Try it: Your answer should be the lines below from the one holding "expression analysis of" through the one holding "micrograph of serous", copied exactly and with nothing else.

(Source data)
+ + + + + + +
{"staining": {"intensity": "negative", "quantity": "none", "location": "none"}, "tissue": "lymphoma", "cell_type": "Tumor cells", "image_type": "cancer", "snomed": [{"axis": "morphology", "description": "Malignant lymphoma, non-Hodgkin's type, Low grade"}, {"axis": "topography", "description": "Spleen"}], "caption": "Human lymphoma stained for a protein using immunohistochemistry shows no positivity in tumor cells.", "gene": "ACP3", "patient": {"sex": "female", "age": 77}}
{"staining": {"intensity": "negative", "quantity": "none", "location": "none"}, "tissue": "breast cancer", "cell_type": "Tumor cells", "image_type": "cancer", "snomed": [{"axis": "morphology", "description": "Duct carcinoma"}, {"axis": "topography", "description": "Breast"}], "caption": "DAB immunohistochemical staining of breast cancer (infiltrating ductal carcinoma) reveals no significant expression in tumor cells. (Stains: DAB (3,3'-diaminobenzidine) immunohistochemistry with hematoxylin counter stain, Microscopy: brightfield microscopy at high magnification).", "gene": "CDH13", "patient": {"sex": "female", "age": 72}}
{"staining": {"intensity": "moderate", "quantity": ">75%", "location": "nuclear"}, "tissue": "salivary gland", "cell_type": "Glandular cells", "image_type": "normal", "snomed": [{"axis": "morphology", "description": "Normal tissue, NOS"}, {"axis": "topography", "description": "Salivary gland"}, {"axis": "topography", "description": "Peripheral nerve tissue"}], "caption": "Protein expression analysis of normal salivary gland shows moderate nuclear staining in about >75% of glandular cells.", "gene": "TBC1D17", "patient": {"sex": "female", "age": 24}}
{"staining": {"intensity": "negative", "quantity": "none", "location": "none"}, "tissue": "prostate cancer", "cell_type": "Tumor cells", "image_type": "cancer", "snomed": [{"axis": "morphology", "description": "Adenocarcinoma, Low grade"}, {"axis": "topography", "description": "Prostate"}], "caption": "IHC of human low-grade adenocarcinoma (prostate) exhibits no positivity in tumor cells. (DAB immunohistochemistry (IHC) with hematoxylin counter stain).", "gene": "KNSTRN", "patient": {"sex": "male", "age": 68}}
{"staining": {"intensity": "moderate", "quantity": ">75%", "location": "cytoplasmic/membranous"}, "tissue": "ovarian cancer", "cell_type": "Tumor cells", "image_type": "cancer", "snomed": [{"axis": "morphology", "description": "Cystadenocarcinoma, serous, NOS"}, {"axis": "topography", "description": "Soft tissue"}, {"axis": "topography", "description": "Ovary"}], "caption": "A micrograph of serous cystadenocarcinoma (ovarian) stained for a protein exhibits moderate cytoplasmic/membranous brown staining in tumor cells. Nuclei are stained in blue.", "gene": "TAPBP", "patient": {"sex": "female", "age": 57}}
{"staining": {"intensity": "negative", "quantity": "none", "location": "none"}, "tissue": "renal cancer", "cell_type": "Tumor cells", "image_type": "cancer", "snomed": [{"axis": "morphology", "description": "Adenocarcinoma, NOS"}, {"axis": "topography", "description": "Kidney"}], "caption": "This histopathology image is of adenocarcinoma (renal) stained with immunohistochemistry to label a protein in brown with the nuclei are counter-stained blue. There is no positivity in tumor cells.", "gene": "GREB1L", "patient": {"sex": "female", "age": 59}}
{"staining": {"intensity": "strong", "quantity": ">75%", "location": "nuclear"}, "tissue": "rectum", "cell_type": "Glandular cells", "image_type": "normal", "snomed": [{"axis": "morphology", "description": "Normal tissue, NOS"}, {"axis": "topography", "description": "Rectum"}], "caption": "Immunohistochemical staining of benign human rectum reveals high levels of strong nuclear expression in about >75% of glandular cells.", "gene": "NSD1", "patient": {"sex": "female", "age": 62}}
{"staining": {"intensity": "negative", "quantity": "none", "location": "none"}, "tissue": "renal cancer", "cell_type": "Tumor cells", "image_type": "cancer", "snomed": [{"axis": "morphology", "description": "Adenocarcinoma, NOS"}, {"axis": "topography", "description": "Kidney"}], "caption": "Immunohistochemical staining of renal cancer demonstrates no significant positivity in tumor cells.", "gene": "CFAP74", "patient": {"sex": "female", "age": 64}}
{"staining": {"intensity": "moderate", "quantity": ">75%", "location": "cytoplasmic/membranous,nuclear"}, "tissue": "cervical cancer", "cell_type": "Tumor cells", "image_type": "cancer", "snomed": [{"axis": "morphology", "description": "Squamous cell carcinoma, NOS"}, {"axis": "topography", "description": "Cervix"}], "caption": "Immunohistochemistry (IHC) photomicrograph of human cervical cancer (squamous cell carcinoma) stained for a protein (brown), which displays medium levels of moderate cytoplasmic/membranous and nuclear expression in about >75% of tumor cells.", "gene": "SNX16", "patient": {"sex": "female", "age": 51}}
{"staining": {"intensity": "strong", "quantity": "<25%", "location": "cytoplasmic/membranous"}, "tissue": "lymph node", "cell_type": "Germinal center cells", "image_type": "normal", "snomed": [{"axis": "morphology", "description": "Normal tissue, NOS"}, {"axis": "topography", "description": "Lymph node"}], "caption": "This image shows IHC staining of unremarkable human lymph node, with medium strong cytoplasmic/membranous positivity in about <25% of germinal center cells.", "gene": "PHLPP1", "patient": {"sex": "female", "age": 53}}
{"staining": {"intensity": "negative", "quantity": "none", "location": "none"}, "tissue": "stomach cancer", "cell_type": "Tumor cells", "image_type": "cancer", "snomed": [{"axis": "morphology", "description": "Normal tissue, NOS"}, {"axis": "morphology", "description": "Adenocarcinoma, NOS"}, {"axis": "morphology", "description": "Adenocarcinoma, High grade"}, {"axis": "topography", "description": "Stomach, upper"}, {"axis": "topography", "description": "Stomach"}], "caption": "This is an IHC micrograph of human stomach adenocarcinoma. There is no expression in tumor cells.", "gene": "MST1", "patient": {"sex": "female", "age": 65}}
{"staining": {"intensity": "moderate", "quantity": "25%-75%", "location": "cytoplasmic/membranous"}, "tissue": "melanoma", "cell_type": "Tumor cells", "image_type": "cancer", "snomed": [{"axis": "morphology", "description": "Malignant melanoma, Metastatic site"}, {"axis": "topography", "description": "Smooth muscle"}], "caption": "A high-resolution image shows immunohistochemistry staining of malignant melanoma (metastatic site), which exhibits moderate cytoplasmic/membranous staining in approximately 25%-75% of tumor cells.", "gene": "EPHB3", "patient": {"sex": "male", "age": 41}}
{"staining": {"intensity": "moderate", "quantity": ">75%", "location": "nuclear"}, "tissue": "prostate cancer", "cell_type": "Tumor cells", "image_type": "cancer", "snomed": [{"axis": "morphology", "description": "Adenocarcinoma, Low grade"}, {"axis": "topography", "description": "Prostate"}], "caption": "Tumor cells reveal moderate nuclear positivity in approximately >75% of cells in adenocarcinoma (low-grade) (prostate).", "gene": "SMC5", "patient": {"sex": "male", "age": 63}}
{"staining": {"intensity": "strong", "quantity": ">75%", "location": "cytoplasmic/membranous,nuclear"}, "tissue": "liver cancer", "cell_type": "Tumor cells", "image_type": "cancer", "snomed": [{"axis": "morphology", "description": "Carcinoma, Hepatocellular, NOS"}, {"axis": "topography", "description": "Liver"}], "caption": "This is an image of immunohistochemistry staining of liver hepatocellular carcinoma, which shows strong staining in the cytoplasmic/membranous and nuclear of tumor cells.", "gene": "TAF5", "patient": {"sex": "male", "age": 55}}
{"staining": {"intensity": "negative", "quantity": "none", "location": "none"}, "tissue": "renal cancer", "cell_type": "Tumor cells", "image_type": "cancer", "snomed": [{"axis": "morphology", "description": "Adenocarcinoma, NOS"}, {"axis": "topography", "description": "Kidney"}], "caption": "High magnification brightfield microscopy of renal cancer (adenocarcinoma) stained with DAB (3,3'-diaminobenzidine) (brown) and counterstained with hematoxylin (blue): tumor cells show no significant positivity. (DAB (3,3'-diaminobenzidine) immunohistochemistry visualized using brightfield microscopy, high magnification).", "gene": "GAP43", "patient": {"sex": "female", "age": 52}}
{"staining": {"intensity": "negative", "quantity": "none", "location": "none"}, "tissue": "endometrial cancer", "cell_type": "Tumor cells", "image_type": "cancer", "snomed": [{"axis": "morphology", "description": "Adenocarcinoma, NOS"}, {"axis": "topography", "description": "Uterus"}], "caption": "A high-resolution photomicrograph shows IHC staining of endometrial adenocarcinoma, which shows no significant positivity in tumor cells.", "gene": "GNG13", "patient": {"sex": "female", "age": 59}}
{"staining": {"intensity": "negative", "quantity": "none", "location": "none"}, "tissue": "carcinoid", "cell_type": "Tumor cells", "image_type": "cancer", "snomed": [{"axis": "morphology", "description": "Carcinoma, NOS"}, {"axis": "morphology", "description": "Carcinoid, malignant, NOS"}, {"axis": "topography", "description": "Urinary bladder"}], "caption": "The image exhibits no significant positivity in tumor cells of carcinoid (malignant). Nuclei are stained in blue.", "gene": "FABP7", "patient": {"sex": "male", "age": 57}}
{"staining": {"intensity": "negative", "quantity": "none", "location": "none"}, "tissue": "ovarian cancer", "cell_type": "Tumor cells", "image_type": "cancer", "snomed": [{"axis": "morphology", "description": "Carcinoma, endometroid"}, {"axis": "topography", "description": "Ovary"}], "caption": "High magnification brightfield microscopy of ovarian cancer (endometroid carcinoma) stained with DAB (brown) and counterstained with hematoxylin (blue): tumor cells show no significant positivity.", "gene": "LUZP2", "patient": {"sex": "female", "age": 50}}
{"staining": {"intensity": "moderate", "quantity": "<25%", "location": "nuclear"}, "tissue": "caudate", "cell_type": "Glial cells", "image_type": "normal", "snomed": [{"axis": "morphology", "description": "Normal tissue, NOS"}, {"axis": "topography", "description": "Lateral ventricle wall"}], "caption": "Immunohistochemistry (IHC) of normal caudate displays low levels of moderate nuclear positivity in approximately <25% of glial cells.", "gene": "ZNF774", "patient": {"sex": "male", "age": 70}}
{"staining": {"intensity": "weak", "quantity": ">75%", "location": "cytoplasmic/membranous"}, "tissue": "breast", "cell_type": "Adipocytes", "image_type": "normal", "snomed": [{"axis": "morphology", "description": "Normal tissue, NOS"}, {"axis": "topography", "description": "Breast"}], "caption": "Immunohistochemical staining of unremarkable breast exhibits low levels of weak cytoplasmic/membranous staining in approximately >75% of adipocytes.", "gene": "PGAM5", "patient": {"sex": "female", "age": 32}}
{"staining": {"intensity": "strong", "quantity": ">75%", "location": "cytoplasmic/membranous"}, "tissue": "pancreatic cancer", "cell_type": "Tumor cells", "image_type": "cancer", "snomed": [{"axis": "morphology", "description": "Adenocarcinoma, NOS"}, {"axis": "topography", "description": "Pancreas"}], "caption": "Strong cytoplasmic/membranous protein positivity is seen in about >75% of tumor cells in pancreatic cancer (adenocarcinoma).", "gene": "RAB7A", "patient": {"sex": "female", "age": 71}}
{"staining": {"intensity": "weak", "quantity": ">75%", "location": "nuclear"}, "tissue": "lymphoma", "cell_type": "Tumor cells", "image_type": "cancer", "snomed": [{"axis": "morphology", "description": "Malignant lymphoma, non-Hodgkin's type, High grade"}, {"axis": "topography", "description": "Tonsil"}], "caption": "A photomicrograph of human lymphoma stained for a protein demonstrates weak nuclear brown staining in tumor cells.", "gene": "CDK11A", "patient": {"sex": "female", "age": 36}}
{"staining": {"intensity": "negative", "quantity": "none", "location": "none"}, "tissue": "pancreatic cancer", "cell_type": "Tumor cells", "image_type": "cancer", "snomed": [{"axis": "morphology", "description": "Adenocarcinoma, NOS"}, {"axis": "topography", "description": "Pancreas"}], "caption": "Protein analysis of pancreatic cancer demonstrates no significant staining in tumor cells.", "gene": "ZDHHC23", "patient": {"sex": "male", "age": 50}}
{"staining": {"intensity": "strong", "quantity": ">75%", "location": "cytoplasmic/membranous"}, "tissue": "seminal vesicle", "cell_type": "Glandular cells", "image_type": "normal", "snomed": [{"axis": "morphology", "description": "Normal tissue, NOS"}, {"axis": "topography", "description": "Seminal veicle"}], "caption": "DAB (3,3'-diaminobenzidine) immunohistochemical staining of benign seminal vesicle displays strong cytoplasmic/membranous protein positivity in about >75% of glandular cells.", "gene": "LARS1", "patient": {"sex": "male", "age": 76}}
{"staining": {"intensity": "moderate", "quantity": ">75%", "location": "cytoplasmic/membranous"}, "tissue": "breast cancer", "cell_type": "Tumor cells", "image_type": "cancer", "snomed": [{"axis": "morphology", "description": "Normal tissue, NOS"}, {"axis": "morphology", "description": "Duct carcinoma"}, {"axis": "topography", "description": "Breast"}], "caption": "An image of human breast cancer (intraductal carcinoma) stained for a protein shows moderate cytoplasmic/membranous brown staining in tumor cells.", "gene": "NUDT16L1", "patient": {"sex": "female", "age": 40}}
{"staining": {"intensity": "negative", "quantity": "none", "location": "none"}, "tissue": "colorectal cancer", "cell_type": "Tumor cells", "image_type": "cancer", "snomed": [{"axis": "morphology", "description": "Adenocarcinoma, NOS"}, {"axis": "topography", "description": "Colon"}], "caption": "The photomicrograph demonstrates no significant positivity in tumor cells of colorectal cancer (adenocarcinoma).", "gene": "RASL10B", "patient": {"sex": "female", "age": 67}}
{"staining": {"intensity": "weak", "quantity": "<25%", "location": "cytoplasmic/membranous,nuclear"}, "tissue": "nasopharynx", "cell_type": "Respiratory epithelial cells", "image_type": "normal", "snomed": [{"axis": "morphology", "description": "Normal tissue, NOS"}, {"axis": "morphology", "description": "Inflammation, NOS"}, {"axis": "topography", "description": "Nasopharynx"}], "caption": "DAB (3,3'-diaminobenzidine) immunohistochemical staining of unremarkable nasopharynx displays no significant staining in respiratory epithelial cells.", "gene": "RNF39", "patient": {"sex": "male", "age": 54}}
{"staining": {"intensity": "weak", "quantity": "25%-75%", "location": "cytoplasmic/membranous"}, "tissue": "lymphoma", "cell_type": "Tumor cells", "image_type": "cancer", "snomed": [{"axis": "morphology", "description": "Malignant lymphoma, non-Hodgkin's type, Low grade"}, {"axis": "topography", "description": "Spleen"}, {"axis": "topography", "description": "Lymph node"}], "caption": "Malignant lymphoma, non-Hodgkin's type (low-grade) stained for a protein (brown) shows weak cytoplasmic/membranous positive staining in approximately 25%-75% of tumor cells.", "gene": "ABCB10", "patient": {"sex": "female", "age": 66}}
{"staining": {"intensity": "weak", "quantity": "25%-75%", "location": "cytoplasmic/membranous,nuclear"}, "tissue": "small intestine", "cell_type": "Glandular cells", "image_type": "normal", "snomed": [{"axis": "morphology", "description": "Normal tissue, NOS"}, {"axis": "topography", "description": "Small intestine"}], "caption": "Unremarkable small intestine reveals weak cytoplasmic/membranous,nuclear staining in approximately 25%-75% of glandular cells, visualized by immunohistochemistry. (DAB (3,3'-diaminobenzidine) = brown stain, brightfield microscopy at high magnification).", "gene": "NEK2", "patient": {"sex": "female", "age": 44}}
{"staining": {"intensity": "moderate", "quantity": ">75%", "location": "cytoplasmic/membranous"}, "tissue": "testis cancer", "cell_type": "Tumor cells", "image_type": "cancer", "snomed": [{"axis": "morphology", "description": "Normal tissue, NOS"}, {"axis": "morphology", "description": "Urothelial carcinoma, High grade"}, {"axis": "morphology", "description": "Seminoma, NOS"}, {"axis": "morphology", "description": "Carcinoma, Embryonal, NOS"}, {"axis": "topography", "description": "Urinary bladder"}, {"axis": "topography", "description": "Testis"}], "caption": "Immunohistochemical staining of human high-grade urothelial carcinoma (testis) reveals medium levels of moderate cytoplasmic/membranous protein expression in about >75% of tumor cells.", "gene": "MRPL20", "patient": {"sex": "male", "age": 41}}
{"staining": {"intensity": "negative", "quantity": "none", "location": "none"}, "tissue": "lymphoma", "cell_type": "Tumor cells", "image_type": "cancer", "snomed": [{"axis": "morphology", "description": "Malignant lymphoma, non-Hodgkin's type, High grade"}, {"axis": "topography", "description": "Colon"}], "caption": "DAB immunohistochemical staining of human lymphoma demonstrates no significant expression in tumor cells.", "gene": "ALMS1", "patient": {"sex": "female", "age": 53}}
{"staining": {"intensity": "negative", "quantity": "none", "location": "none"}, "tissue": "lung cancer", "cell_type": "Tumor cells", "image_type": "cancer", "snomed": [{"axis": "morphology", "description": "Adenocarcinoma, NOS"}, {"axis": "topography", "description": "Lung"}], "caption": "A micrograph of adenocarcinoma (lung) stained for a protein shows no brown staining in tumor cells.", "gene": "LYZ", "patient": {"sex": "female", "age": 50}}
+ + + + + + +
Completed exercise:
{"staining": {"intensity": "moderate", "quantity": ">75%", "location": "nuclear"}, "tissue": "salivary gland", "cell_type": "Glandular cells", "image_type": "normal", "snomed": [{"axis": "morphology", "description": "Normal tissue, NOS"}, {"axis": "topography", "description": "Salivary gland"}, {"axis": "topography", "description": "Peripheral nerve tissue"}], "caption": "Protein expression analysis of normal salivary gland shows moderate nuclear staining in about >75% of glandular cells.", "gene": "TBC1D17", "patient": {"sex": "female", "age": 24}}
{"staining": {"intensity": "negative", "quantity": "none", "location": "none"}, "tissue": "prostate cancer", "cell_type": "Tumor cells", "image_type": "cancer", "snomed": [{"axis": "morphology", "description": "Adenocarcinoma, Low grade"}, {"axis": "topography", "description": "Prostate"}], "caption": "IHC of human low-grade adenocarcinoma (prostate) exhibits no positivity in tumor cells. (DAB immunohistochemistry (IHC) with hematoxylin counter stain).", "gene": "KNSTRN", "patient": {"sex": "male", "age": 68}}
{"staining": {"intensity": "moderate", "quantity": ">75%", "location": "cytoplasmic/membranous"}, "tissue": "ovarian cancer", "cell_type": "Tumor cells", "image_type": "cancer", "snomed": [{"axis": "morphology", "description": "Cystadenocarcinoma, serous, NOS"}, {"axis": "topography", "description": "Soft tissue"}, {"axis": "topography", "description": "Ovary"}], "caption": "A micrograph of serous cystadenocarcinoma (ovarian) stained for a protein exhibits moderate cytoplasmic/membranous brown staining in tumor cells. Nuclei are stained in blue.", "gene": "TAPBP", "patient": {"sex": "female", "age": 57}}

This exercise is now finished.